A briefing from the Department of the Prime Minister and Cabinet, obtained under the Official Information Act, shows Speaker of the House Trevor Mallard sought the Government's advice on what to do with Parliamentary data late last year.
Parliament staff had "found it increasingly difficult and costly to deliver required capabilities only on-premises over the past two years. Technology vendors are rapidly shifting investment to Cloud products and retiring support for legacy on-premises versions."
A draft response to Mallard from Ardern, Government Communications Security Minister Andrew Little and Digital Economy Minister David Clark went further in describing woes with the current situation.
"The obsolescence of the non-cloud Parliamentary toolset is a source of tremendous frustration for Members and staff (as encapsulated in Recommendation 58 of the Francis Review)," the draft stated.
"Inadequate work tools hamper productivity but also introduce external security risks, for example when individuals have little choice but to use non-approved apps to get work done. Better productivity, collaboration and mobility can only be achieved through adoption of cloud services and should occur as soon as is safely possible."
"It's my preference to do that when the ability for the cloud-based service – and I'm not a tech expert – are in New Zealand, not offshore and subject to offshore laws." – Trevor Mallard, Parliament's Speaker
At issue is New Zealand's current lack of hyper-scale data centres. Several are in the works, but the most advanced still won't be online until mid-2023.
In his letter to the Government, Mallard said Parliament had begun a rollout of Cloud tools already. The ACT Party had launched a trial with Microsoft 365 in November 2020 and core Service Corporate and Office of the Clerk staff started to gain access to the cloud in January 2021.
All of this data is currently stored in Australia, but Mallard hopes to move it to New Zealand's own Microsoft data centre when construction is completed next year.
As long as data is stored offshore, it could lead to "jurisdictional risks ... where data is subject to the laws of other countries in which cloud service providers may store, process, or transmit data," the DPMC briefing stated.
Much of the briefing is redacted, but it indicates the Parliamentary Service was advised to follow the Government's New Zealand Information Security Manual guidance.
"The Manual notes that the majority of jurisdictional, sovereignty and privacy risks cannot be wholly and completely managed with controls available today," officials wrote. "The agency head or chief executive must therefore carefully consider those risks before adopting Cloud services as, ultimately, it is the responsibility of agencies to assess risks and determine whether they should accept them."

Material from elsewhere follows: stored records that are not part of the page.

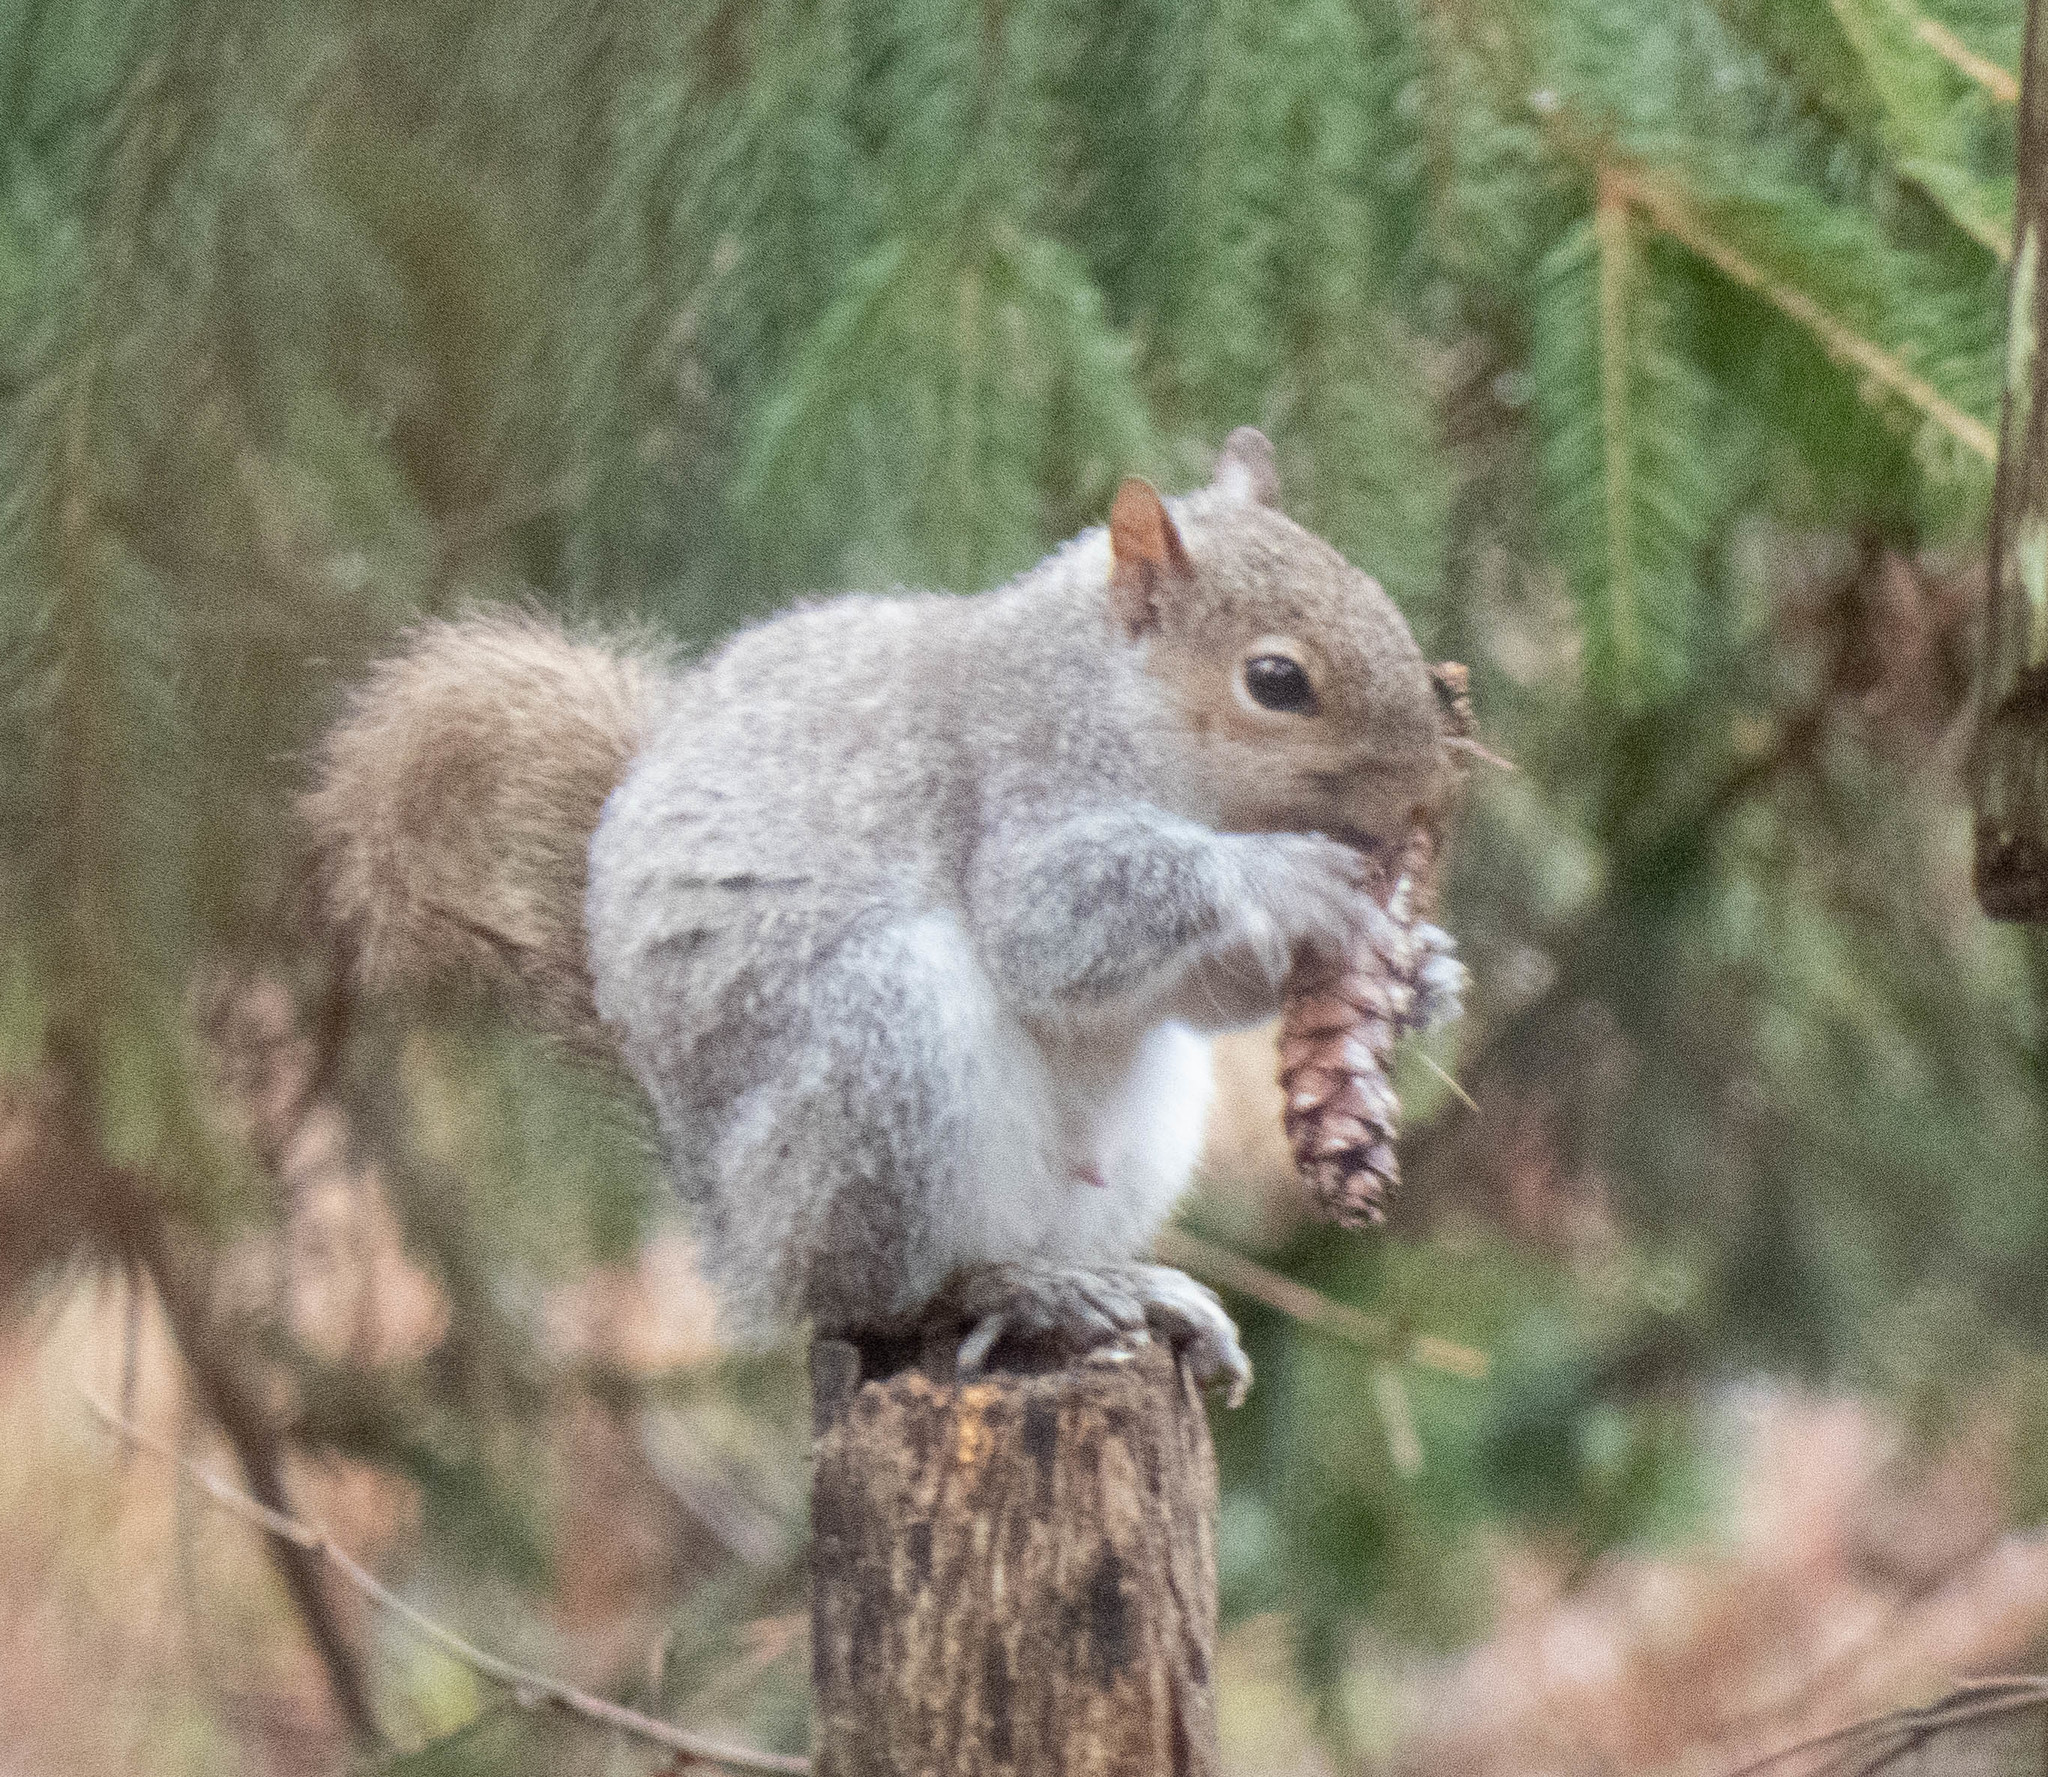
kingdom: Animalia
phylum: Chordata
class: Mammalia
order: Rodentia
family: Sciuridae
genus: Sciurus
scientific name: Sciurus carolinensis
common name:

In the meantime, National has begun rolling out the cloud toolset but staff supporting Labour and Green Party MPs aren't currently eligible. The concern is that government parties are more likely to hold information classified above a restricted level, which cannot be stored in a cloud service under government rules.
"It's my preference to do that when the ability for the cloud-based service – and I'm not a tech expert – are in New Zealand, not offshore and subject to offshore laws," Mallard told Newsroom on Thursday.
While he said there was a possibility the Greens could get access before Microsoft's data centre comes online, a spokesperson for the Greens said they were not currently able to because some of their MPs were in the executive.
Mallard also said it would make sense for all government parties to be on one system, rather than Green ministers using cloud-based tools and Labour ministers stuck with the on-premises software.
This isn't the first time Parliament has struggled with this issue. In 2019, it paused a planned migration to Microsoft 365 cloud services after the Australian government passed a so-called backdoor law. That legislation empowered Australian authorities to request access to encrypted information.
A Parliamentary Service spokesperson told Reseller News in 2020 that the law had raised questions about the legal status of Parliamentary privilege for data stored in Australia.
The United States has a legal regime that reaches even farther. Its 2018 CLOUD Act asserts legal jurisdiction over data held by any American technology company, even if the data is stored in another country. Microsoft and Amazon, the two largest cloud providers building data centres in New Zealand, are both covered by that law.